Une tragédie maritime a endeuillé l’archipel des Comores ce week-end. Dans la nuit de vendredi à samedi, une embarcation transportant une trentaine de migrants a sombré dans le bras de mer séparant les Comores de Mayotte, faisant au moins 25 morts selon un bilan provisoire. Mais au-delà du drame humain, c’est le témoignage glaçant d’un des rares survivants qui retient l’attention.
Un acte délibéré des passeurs ?
Ce jeune Comorien de 19 ans, qui a requis l’anonymat, affirme que le naufrage a été sciemment provoqué par les trafiquants eux-mêmes. Alors que le bateau voguait au large d’Anjouan, les passeurs auraient intentionnellement fait entrer l’eau dans la coque, avant de prendre la fuite à bord d’une autre embarcation, abandonnant les passagers à une mort quasi-certaine.
Le moteur était éteint, les trafiquants ont dit qu’il était en panne et ont refusé d’appeler à l’aide. Le bateau coulait quand une grosse vague l’a retourné.
Un rescapé du naufrage
Nageant avec l’énergie du désespoir, le jeune homme a réussi à se maintenir à flot et à aider deux autres naufragés à s’accrocher à la coque à la dérive. Leur calvaire a duré toute la nuit, avant qu’ils ne soient miraculeusement repérés par des pêcheurs au petit matin. Aujourd’hui, il ne souhaite qu’une chose : que les responsables soient retrouvés et traduits en justice.

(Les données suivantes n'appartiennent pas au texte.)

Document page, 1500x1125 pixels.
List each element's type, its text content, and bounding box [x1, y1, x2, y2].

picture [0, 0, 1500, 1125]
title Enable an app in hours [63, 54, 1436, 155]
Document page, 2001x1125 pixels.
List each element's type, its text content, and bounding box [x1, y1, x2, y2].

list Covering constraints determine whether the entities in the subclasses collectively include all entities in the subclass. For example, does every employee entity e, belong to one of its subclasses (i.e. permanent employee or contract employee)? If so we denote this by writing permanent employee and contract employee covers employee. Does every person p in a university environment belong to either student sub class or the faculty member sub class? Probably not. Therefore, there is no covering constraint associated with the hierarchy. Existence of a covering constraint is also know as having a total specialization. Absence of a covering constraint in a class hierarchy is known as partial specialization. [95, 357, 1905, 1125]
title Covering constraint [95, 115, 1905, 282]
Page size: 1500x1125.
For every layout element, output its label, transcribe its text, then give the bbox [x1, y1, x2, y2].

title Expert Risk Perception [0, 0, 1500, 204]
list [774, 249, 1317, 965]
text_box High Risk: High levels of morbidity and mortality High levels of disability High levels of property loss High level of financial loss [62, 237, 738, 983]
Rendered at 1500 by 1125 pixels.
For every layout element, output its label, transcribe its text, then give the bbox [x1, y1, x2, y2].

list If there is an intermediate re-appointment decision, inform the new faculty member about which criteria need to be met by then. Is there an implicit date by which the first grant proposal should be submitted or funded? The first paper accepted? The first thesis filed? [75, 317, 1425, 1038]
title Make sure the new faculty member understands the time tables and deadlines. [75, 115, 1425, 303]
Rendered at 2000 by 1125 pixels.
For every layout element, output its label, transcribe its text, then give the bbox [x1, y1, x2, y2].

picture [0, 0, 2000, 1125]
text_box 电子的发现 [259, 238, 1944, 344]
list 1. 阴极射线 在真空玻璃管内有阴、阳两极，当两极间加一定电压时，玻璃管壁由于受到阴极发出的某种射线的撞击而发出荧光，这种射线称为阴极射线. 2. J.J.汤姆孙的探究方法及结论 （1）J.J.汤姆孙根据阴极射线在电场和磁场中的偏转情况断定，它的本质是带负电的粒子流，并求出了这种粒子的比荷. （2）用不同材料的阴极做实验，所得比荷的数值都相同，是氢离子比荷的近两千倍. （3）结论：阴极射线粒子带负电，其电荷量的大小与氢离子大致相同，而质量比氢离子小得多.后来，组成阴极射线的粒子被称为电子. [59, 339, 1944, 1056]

Les autorités promettent la transparence
Face à ces révélations, le gouvernement comorien assure que toute la lumière sera faite sur ce drame. « Les autorités sont en train de collecter des informations pour comprendre ce qui s’est passé. Une enquête formelle sera diligentée », a déclaré la porte-parole Fatima Ahamada. Le parquet de Mutsamudu a d’ores et déjà ouvert une information judiciaire.
Cette tragédie met une nouvelle fois en lumière les dangers de l’immigration clandestine entre l’archipel et le département français de Mayotte. Chaque année, des centaines de candidats à l’exil tentent la périlleuse traversée au péril de leur vie, à la merci de réseaux criminels sans scrupules. Un phénomène que les autorités peinent à endiguer malgré les efforts déployés.
Mayotte, eldorado des migrants comoriens
L’île aux parfums, comme on la surnomme, exerce une attraction irrésistible pour nombre de Comoriens en quête d’une vie meilleure. Avec un PIB par habitant 10 fois supérieur à celui des Comores, le 101ème département incarne la promesse d’un avenir meilleur pour une jeunesse en manque de perspectives.
Pourtant, pour la grande majorité, ce rêve vire au cauchemar. Sans papiers, ils constituent une main d’œuvre bon marché et corvéable à merci, victimes d’exploitation et vivant dans des conditions précaires. Régulièrement, des opérations de reconduite à la frontière font la une de l’actualité, sous le regard impuissant d’associations dénonçant une politique jugée inhumaine.
Le défi de la coopération régionale
Pour enrayer ce fléau, nombre d’experts jugent indispensable de mettre l’accent sur le co-développement entre Mayotte et l’Union des Comores. Faciliter la circulation des personnes et des biens, dynamiser les échanges économiques, investir dans l’éducation et la formation professionnelle : autant de pistes évoquées pour redonner espoir à la jeunesse comorienne et tarir les flux migratoires.
Malgré les pressions françaises, les autorités comoriennes renâclent encore à lutter efficacement contre les filières clandestines, dans un contexte politique intérieur instable et sur fond de différends persistants autour de la question du statut de Mayotte. Un dialogue de sourds qui dure depuis l’indépendance de l’archipel en 1975 et hypothèque l’avenir de toute une région.
Au lendemain de ce énième drame, les familles des disparus attendent des réponses et espèrent que leurs proches ne soient pas morts en vain. Une attente partagée par nombre d’observateurs, qui appellent les dirigeants comoriens et français à travailler enfin main dans la main pour trouver des solutions durables à ce douloureux problème. L’avenir de la jeunesse comorienne, et la stabilité de toute une région, en dépendent.